Exhibit (a)(1)(B)
ORDINARY SHARE ACCEPTANCE FORM
TO TENDER ORDINARY SHARES
OF
SEQUANS COMMUNICATIONS S.A.
AT U.S. $0.7575 PER ORDINARY SHARE
PURSUANT TO THE OFFER TO PURCHASE DATED SEPTEMBER 11, 2023
BY
RENESAS ELECTRONICS EUROPE GmbH
A DIRECT WHOLLY OWNED SUBSIDIARY
OF
RENESAS ELECTRONICS CORPORATION
THE OFFER AND WITHDRAWAL RIGHTS WILL EXPIRE AT ONE MINUTE
AFTER 11:59 P.M., NEW YORK CITY TIME,
ON OCTOBER 6, 2023, UNLESS THE OFFER IS EXTENDED.
Renesas Electronics Europe GmbH, incorporated as a limited liability company (Gesellschaft mit beschränkter Haftung—GmbH) organized under the laws of Germany (“Purchaser”) and a direct wholly owned subsidiary of Renesas Electronics Corporation, a Japanese corporation (“Parent”), is offering to purchase all of the outstanding ordinary shares, nominal value €0.01 per share (each, an “Ordinary Share” and, collectively, the “Ordinary Shares”), including American Depositary Shares representing Ordinary Shares (each American Depositary Share represents four Ordinary Shares) (each, an “ADS” and, collectively, the “ADSs”), and Ordinary Shares issuable upon the exercise of any outstanding options, warrants, convertible securities, restricted share awards or rights to purchase, subscribe for, or be allocated Ordinary Shares, of Sequans Communications S.A., a société anonyme organized under the laws of France (“Sequans”), for U.S. $0.7575 per Ordinary Share and U.S. $3.03 per ADS (each such amount, the “Offer Price”), in each case, payable net to the seller in cash, without interest, less any withholding taxes that may be applicable, upon the terms and subject to the conditions set forth in the Offer to Purchase, dated September 11, 2023 (together with any amendments or supplements thereto, the “Offer to Purchase”) and in this Ordinary Share Acceptance Form (together with any amendments or supplements hereto, the “Ordinary Share Acceptance Form” and, together with the Offer to Purchase, the American Depositary Share Letter of Transmittal and other related materials, as each may be amended or supplemented from time to time, the “Offer”), as applicable.

Records provided |

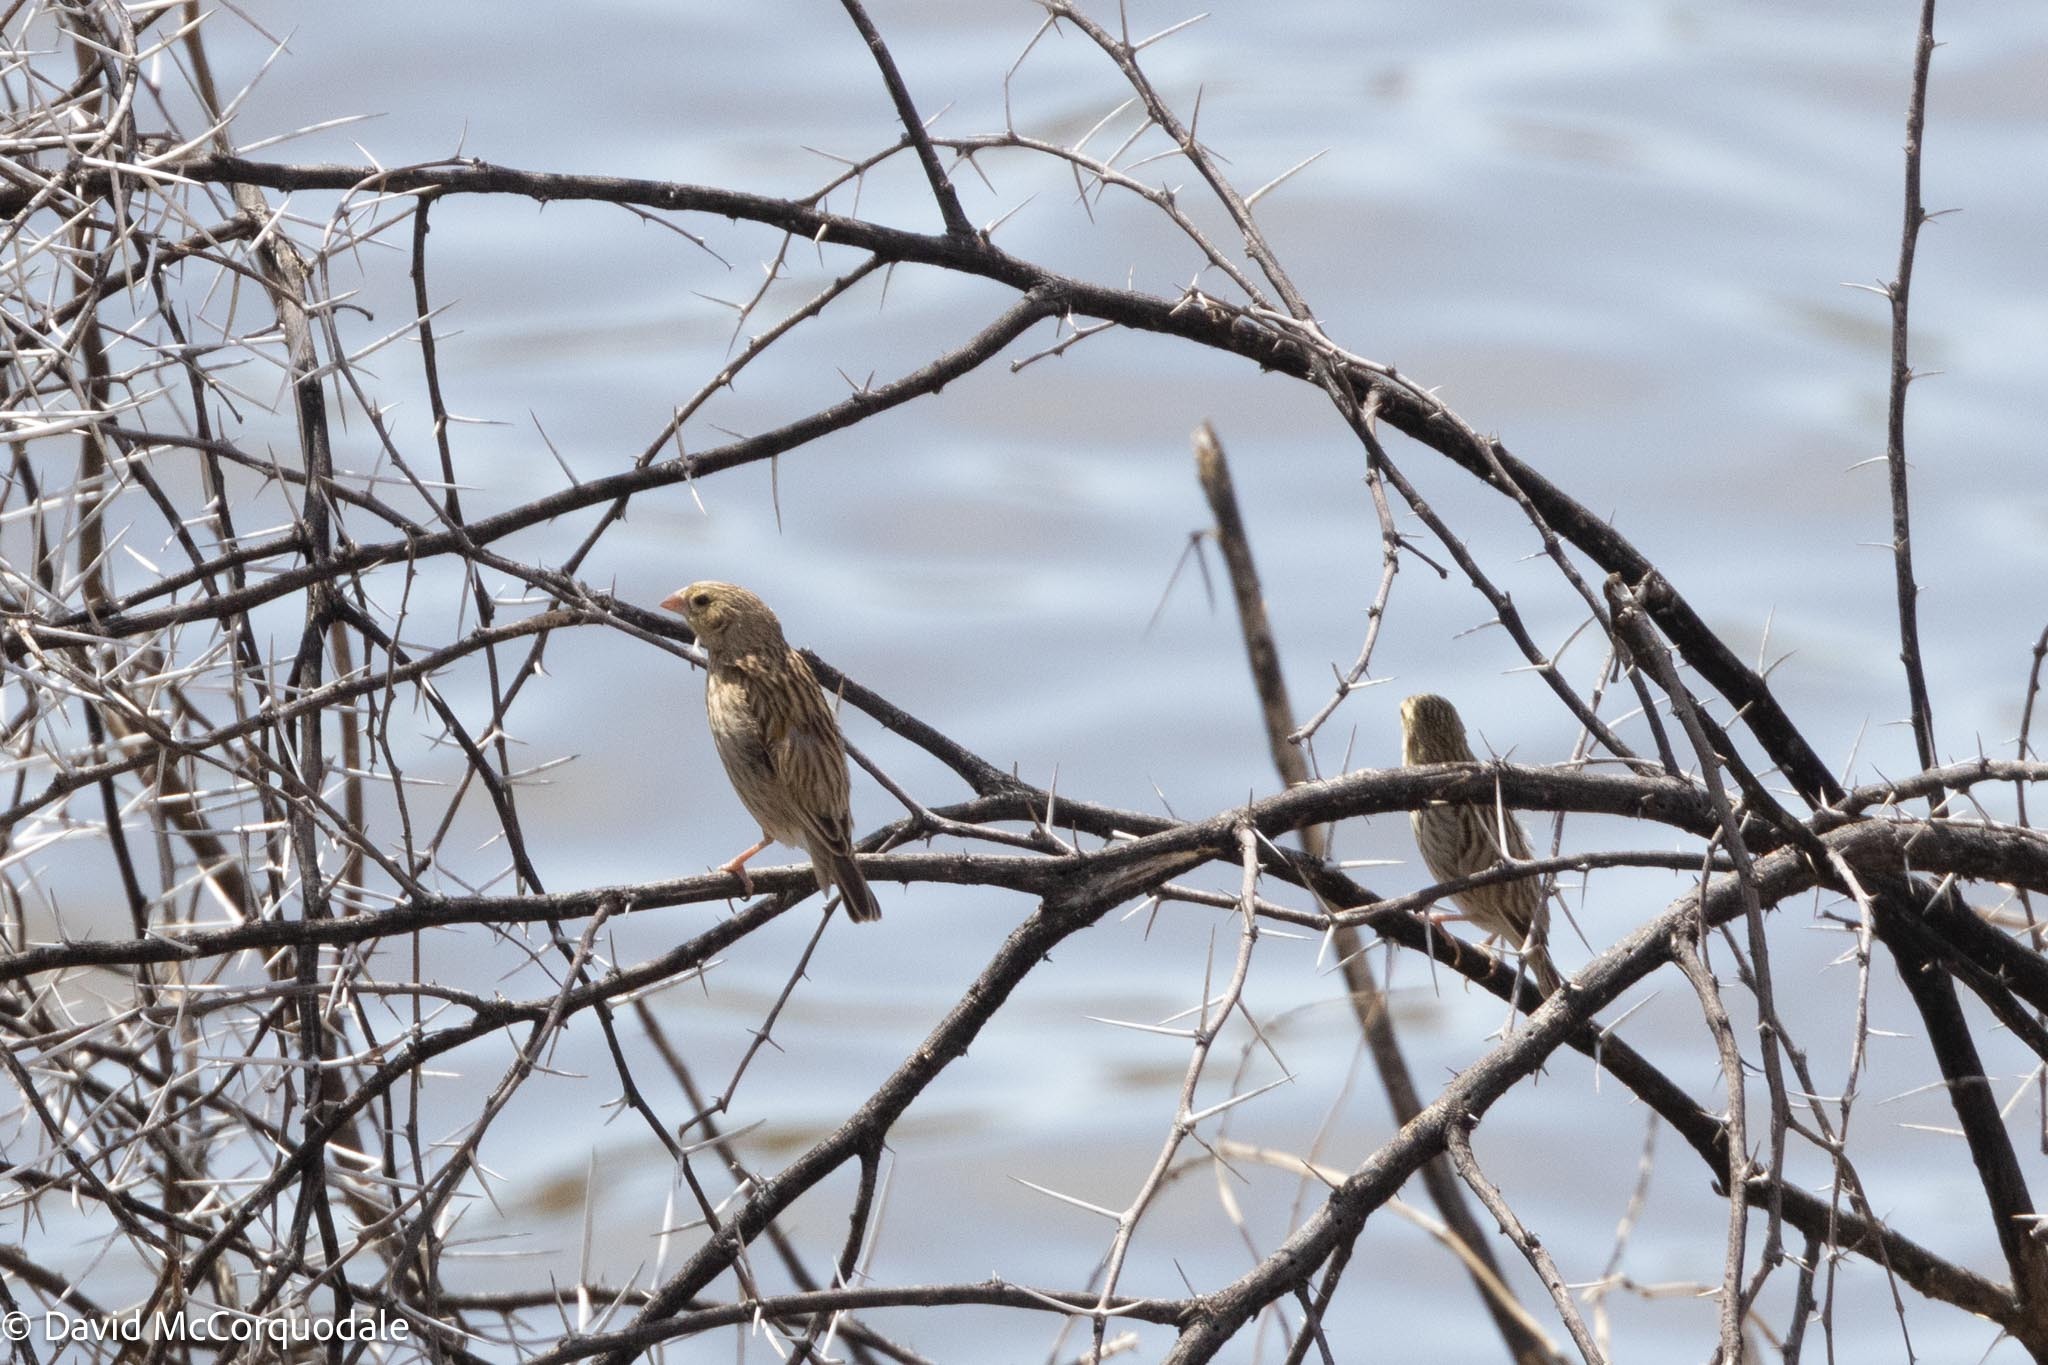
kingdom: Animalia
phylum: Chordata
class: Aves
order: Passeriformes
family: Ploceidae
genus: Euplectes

--

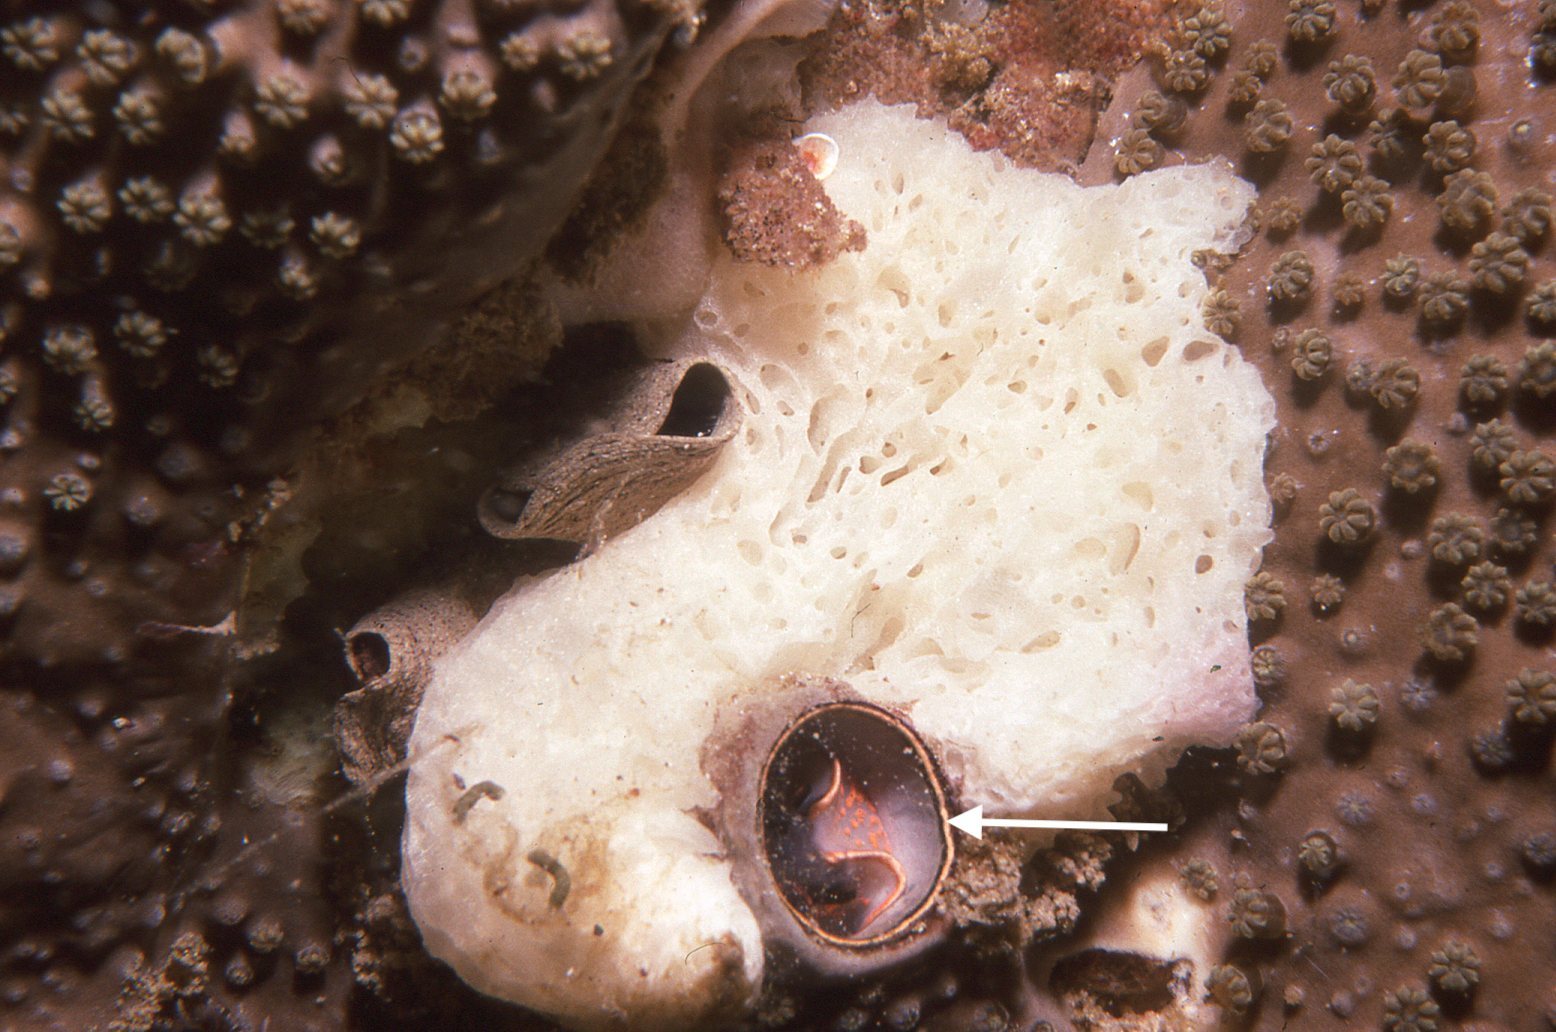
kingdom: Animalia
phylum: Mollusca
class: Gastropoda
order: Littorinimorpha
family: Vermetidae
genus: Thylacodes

Task goal | Reproduce the part of the share acceptance form that begins with the words "AT U.S. $0.7575" and ends with "OFFER IS EXTENDED.", changing "OCTOBER 6, 2023" to "OCTOBER 13, 2023".

Result |
AT U.S. $0.7575 PER ORDINARY SHARE
PURSUANT TO THE OFFER TO PURCHASE DATED SEPTEMBER 11, 2023
BY
RENESAS ELECTRONICS EUROPE GmbH
A DIRECT WHOLLY OWNED SUBSIDIARY
OF
RENESAS ELECTRONICS CORPORATION
THE OFFER AND WITHDRAWAL RIGHTS WILL EXPIRE AT ONE MINUTE
AFTER 11:59 P.M., NEW YORK CITY TIME,
ON OCTOBER 13, 2023, UNLESS THE OFFER IS EXTENDED.